Nonostante il rapido inasprimento dei mercati del lavoro nell'area dell'euro, dati recenti e precedenti storici suggeriscono che i salari aumenteranno solo moderatamente e quindi prevediamo che l'inflazione scenderà leggermente al di sotto dell'obiettivo della Banca centrale europea una volta svanita la pandemia. La BCE ha opportunamente deciso di mantenere un orientamento monetario accomodante fino al raggiungimento del suo obiettivo di inflazione a medio termine, pur conservando la sua flessibilità per adeguare la rotta se l'inflazione di fondo elevata si dimostra più duratura del previsto.

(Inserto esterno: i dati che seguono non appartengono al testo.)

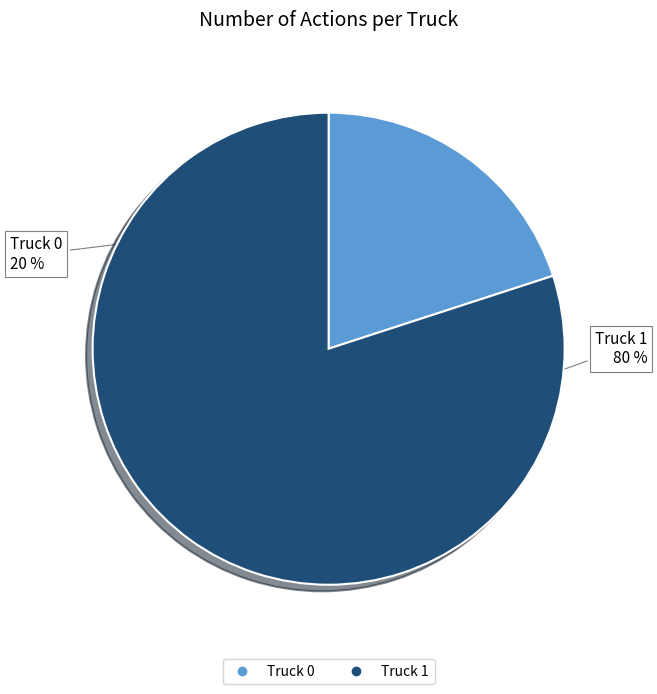

To the nearest percent, what is the difference between the largest and smallest slice percentages?

60%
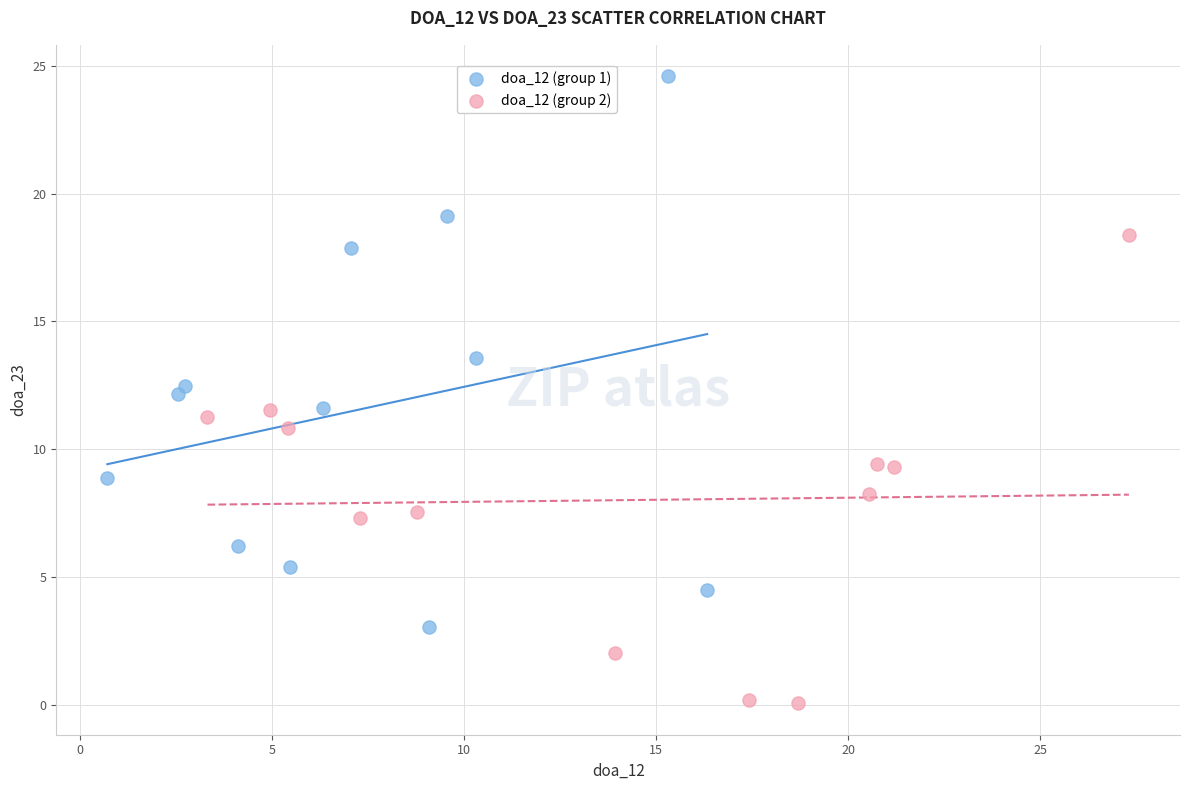

Which series has the largest Y range (max minus min)?

doa_12 (group 1)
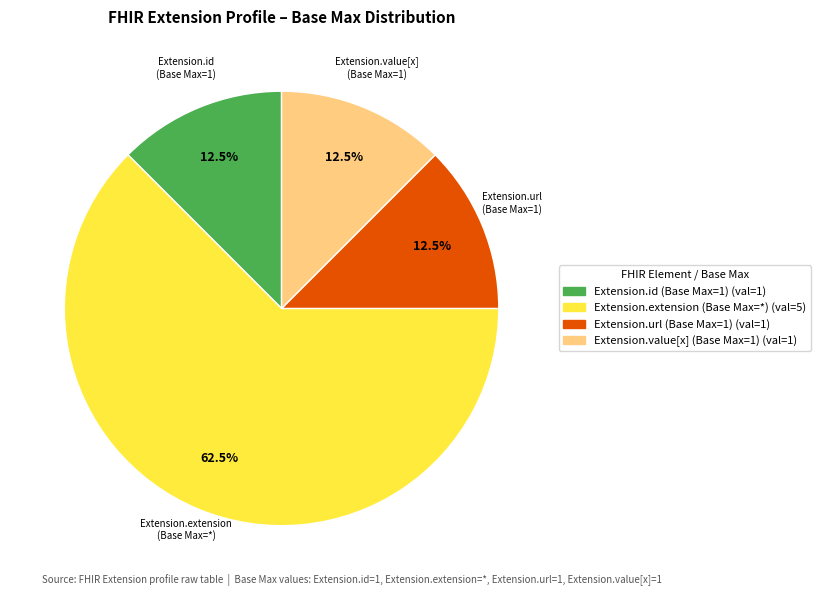

What is the total percentage of Extension.url (Base Max=1) and Extension.value[x] (Base Max=1)?

25.0%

In generale, per ancorare le aspettative di inflazione ai tassi target, è fondamentale che i banchieri centrali continuino a comunicare come reagiranno all'inflazione e ad altri dati economici, compresi i movimenti delle aspettative di inflazione, e segnalino la disponibilità a rispondere rapidamente a qualsiasi cambiamento significativo nel medio prospettive di inflazione a termine.
Più efficaci saranno le misure regolamentari e fiscali mirate nell'alleviare le strozzature dell'offerta, meno è probabile che i responsabili politici saranno costretti a frenare la domanda aggregata e la crescita economica per contenere l'inflazione.